The Plaid Cymru manifesto is available here. In it, Plaid Cymru states that “our ambition remains to make University education free again for all”. CAF believes that such a policy might increase academic freedom, insofar as it reduces commercial pressures on universities, though whether it is affordable is of course a further question. See our comment on the Green Party. 

Reform UK 

The Reform UK “contract with the people” is available here. In it, Reform pledges to “cut funding to universities that undermine free speech”. CAF applauds this strong stated commitment to freedom of speech, but doubts whether cutting funding to universities is the appropriate means of securing it. It is already the case that from the 1st August, under the Higher Education Act, the Office for Students will be able to fine universities which fail to secure freedom of speech within the law. The contract’s claim that the Higher Education Act is “toothless” is baseless. See CAF reports on the Act here, here, and here.  
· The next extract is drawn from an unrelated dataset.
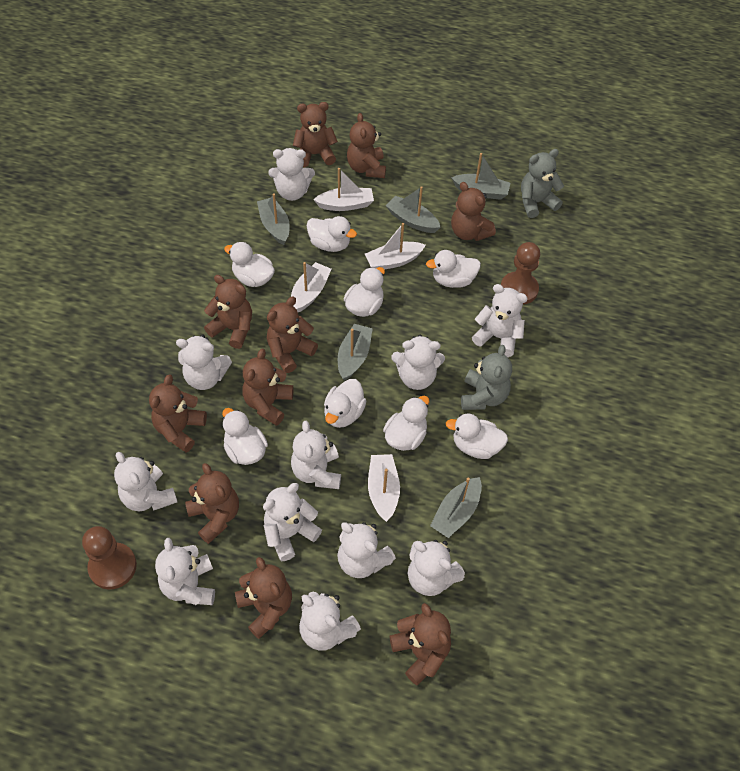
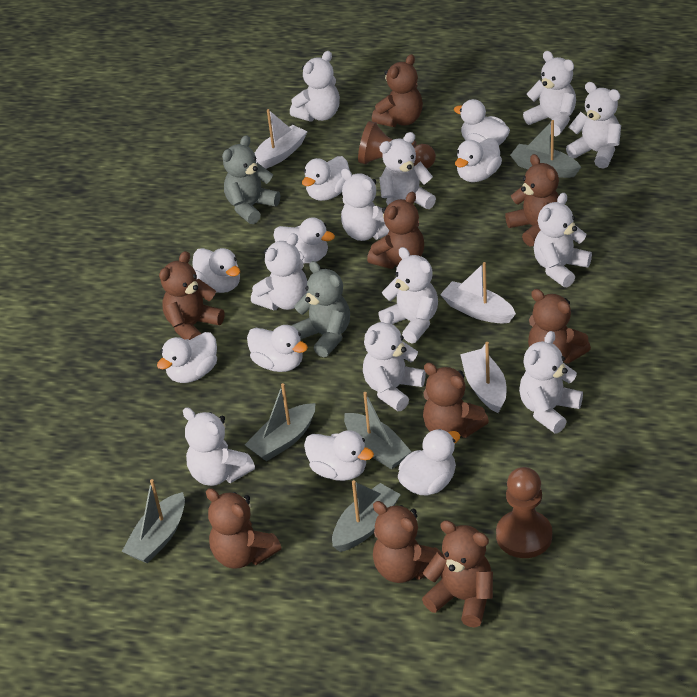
brown teddy bear: 10 -> 9
white boat: 4 -> 3
white duck: 8 -> 9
Reform also promises, if elected, to introduce a “Comprehensive Free Speech Bill”. The purpose of the bill would be to stop “politically correct ideology” and “left wing hate mobs”. But freedom of speech includes freedom to espouse “politically correct ideology”. Moreover, in a free country, individuals have a right to hate whomever they like without legal sanction – provided that the expression of hatred does not amount, for instance, to abuse or harassment. It appears that Reform’s stated commitment to freedom of speech is at best limited, and at worst a false front for censoring views with which Reform disagrees. 

Scottish National Party 

The manifesto of the Scottish National Party is available here. It makes no reference to freedom of speech or academic freedom, nor to any policies which CAF believe could impact on academic freedom or freedom of expression.